= DATA FOR THIS TASK =
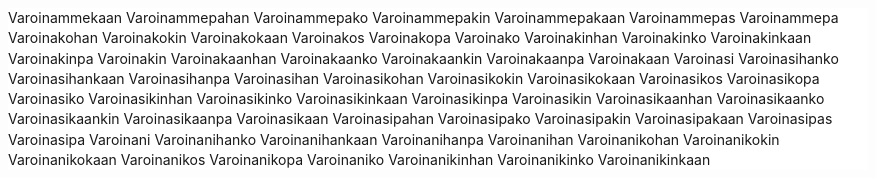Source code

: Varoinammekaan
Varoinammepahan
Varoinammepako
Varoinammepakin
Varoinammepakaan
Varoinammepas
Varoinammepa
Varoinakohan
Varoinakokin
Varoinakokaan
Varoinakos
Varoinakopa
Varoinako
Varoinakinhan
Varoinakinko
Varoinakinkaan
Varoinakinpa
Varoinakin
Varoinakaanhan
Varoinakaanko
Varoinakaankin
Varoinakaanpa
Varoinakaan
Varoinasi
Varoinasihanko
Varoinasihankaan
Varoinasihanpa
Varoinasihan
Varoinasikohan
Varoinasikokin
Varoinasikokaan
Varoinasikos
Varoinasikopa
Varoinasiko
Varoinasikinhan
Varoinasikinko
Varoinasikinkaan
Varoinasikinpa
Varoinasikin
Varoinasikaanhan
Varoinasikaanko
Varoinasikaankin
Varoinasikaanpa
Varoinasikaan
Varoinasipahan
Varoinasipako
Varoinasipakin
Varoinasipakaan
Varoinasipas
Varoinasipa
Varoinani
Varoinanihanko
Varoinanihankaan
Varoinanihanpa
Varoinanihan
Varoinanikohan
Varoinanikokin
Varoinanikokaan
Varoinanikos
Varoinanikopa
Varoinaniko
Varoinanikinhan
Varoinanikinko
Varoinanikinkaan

= INSTRUCTIONS TO FOLLOW =
Verbatim output of the entries is required, with each image left out.

= EXERCISE RESULT =
Source code

: Varoinammekaan
Varoinammepahan
Varoinammepako
Varoinammepakin
Varoinammepakaan
Varoinammepas
Varoinammepa
Varoinakohan
Varoinakokin
Varoinakokaan
Varoinakos
Varoinakopa
Varoinako
Varoinakinhan
Varoinakinko
Varoinakinkaan
Varoinakinpa
Varoinakin
Varoinakaanhan
Varoinakaanko
Varoinakaankin
Varoinakaanpa
Varoinakaan
Varoinasi
Varoinasihanko
Varoinasihankaan
Varoinasihanpa
Varoinasihan
Varoinasikohan
Varoinasikokin
Varoinasikokaan
Varoinasikos
Varoinasikopa
Varoinasiko
Varoinasikinhan
Varoinasikinko
Varoinasikinkaan
Varoinasikinpa
Varoinasikin
Varoinasikaanhan
Varoinasikaanko
Varoinasikaankin
Varoinasikaanpa
Varoinasikaan
Varoinasipahan
Varoinasipako
Varoinasipakin
Varoinasipakaan
Varoinasipas
Varoinasipa
Varoinani
Varoinanihanko
Varoinanihankaan
Varoinanihanpa
Varoinanihan
Varoinanikohan
Varoinanikokin
Varoinanikokaan
Varoinanikos
Varoinanikopa
Varoinaniko
Varoinanikinhan
Varoinanikinko
Varoinanikinkaan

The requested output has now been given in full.